The Lembeh Strait is famous for muck diving and an abundance of crazy critters, but you can also find lots of rare and unusual corals which come to life after dark.
The Science Behind Fluorescent Corals
Corals get their colors in two ways. Corals have photosynthetic marine algae living inside their cells which convert sunlight into energy for the coral. The brownish green color you see in corals under normal daylights is from these algae called zooxanthellae. When corals are bleached, they turn white because they expel the zooxanthellae.
But then there are the blues, the greens, purples, and reds which come from a family of Nobel prize-winning fluorescent proteins. Without overwhelming you with science, the short answer is there is protein pigment in the tissue of corals which absorbs light in one color, and re-emits the light in a different color. These pigments look different under white light, daylight, and blue light.
But the fluorescent magic happens when you shine a long wavelength light source, ultraviolet or blue light, at the coral. Under long wavelength of light, the protein re-emits a fluorescent pigment as biofluorescence that glows a bright neon color.
Underwater if you are just using a UV light you will see the coral glow psychedelic shades of blue, pink, and purple. And if you add a yellow filter over your mask or camera the colors will be green, yellows, and reds. This color is invisible under normal light conditions and you can only see it when you excite the pigments using shorter wavelengths of light such as blue or ultraviolet.
The image below shows the difference between corals under UV light to the naked eye and UV to the camera with a yellow filter. To learn more about bioluminescence and fluorescence we recommend visiting the Luminescence Lab website.
To get the fluoro effect you will need a UV light. And if you’re afraid of night dives don’t worry you can still see fluoro colors during the day although the effect is not as striking. If you are just diving for fun without a camera, a yellow filter is not required, it’s only when you want to start taking pictures that this secondary accessory comes in handy.
The UV light I use is a Sola NightSea by Light and Motion. The NightSea has a super bright 3000mW flood and 1700mW spot beam with three light intensity settings.
This is the third UV light we’ve tested and find the NightSea has the brightest beam and best color rendition. The other UV lights we tried were more on the purple side and had narrow light beams.
I actually carry a UV light with me on every dive, day or night, as the UV brings out colorful neon colors visible to the naked eye. With a UV light during the day you can see blues, pinks, greens, and purples, however, cameras have a difficult time capturing these colors and most photos will end up solid blue.
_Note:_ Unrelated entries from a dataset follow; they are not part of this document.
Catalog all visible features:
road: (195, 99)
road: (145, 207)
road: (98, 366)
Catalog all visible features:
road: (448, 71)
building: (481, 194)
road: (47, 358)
You can buy a yellow filter that clips onto your light, covers your camera lens, or fits overtop of your goggles, and companies like XS Scuba even make a mask with a removable fluoro lens cover.
If you are interested in fluoro diving check with a dive center before you arrive to see if they offer this trippy night dive experience. And if you’re really excited by this idea, then I would recommend buying your own fluoro gear and never diving without it!